Recompuesto el estómago continuamos por perfectos campos de arroz, la mayoría en terrazas sobre pendientes; ingeniería ancestral de barro y cañas. Llegamos a Tirta Gangga, un refinadísimo Versalles acuático que habla de cuán exquisito y sofisticado es el pueblo balinés. De ahí al Templo Madre de Besakih, el más grande y sagrado de la isla, un santuario con otros 22 templos interiores que rinde pleitesía a la armonía del universo y a la trinidad hindú: Shiva (el destructor), Brahma (el creador) y Vishnú (el preservador). Vestirse ad hoc con el sarong (o pareo) para entrar en los templos, además de obligado, resulta divertido. Plenos en paz interior, avanzaremos hasta las faldas del monte Batur, majestuoso volcán dormido de 1.717 metros. Las brumas de la cumbre, las hogueras de los campesinos diseminadas entre los campos de arroz y una buena representación de la variada cocina local –pescados, verduras o carnes suelen servirse acompañados de arroz y salsas de intensos y sugerentes sabores– completan otro día perfecto.

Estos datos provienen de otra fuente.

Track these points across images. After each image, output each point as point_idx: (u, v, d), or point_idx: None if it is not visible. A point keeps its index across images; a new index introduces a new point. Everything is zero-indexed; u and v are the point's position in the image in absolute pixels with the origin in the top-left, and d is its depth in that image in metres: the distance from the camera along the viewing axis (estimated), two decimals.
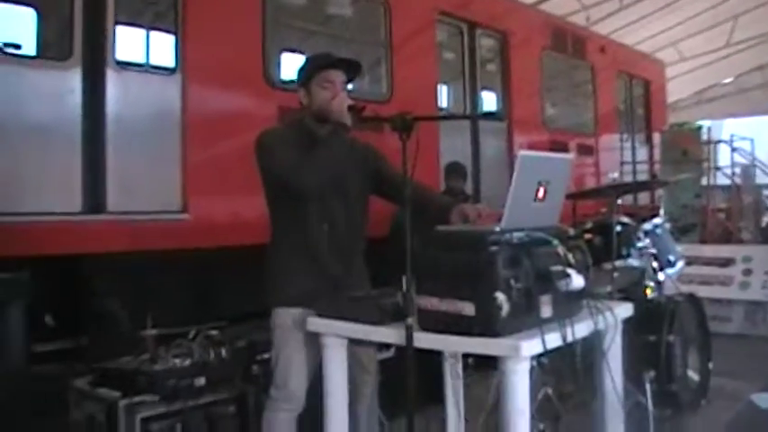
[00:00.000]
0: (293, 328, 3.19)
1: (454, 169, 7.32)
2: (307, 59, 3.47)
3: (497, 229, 2.65)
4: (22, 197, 4.70)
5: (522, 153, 2.84)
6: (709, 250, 9.46)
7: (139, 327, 4.26)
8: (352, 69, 3.37)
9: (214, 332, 4.24)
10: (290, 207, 3.25)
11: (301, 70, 3.36)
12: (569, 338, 2.69)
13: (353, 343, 3.11)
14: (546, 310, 2.67)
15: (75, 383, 4.07)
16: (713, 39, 17.51)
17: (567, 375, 4.74)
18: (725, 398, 5.34)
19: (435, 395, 3.54)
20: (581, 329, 2.82)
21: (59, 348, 4.98)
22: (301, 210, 3.23)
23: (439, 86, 8.28)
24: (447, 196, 3.72)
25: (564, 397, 4.79)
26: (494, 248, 2.58)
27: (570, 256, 2.80)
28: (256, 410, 3.87)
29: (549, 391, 4.75)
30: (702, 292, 8.01)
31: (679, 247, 5.49)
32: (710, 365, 5.17)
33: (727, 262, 8.93)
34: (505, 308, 2.52)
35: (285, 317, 3.23)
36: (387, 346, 3.74)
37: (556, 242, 2.76)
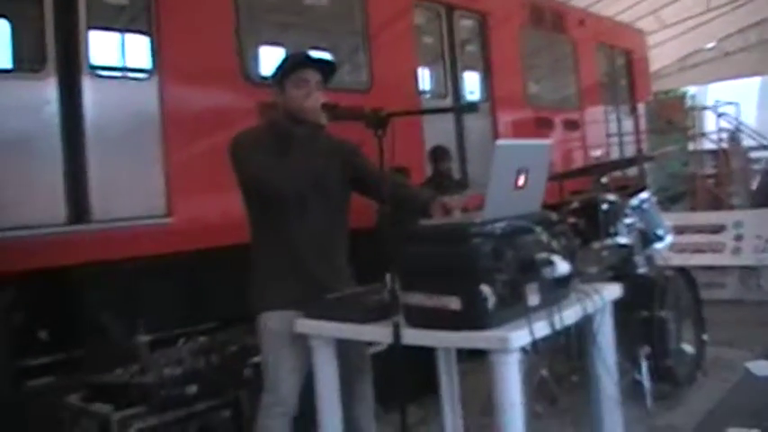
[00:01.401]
0: (280, 331, 3.13)
1: (441, 152, 7.31)
2: (282, 59, 3.40)
3: (478, 220, 2.62)
4: (5, 212, 4.64)
5: (498, 143, 2.80)
6: (700, 218, 9.45)
7: (132, 334, 4.23)
8: (327, 69, 3.30)
9: (203, 338, 4.21)
10: (269, 210, 3.19)
11: (276, 69, 3.29)
12: (558, 326, 2.67)
13: (343, 342, 3.09)
14: (533, 299, 2.64)
15: (68, 400, 4.04)
16: (693, 4, 17.40)
17: (562, 357, 4.75)
18: (722, 368, 5.36)
19: (431, 382, 3.54)
20: (569, 316, 2.79)
21: (54, 361, 4.95)
22: (281, 212, 3.16)
23: (420, 71, 8.24)
24: (428, 189, 3.62)
25: (560, 378, 4.79)
26: (476, 241, 2.54)
27: (554, 242, 2.77)
28: (251, 414, 3.84)
29: (545, 373, 4.76)
30: (695, 260, 8.12)
31: (668, 220, 5.47)
32: (705, 337, 5.19)
33: (718, 229, 8.91)
34: (491, 300, 2.49)
35: (271, 321, 3.18)
36: None
37: (539, 229, 2.73)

La última jornada en Bali, antes de volver a la cabina business de nuestro 777 de KLM, nos depara el perfecto regalo final: el templo de Tanah Lot (tierra en el mar), un orgulloso santuario hinduista erigido en un peñasco azotado por el oleaje. Los espíritus guardianes del mar moran en él y desde allí vigilan que las bestias marinas no perturben la paz de la superficie.
Bali te cambia porque obliga a relativizar nuestro estrés occidental y a reconectar con nuestra esencia. Una isla amable. Protectora. Única.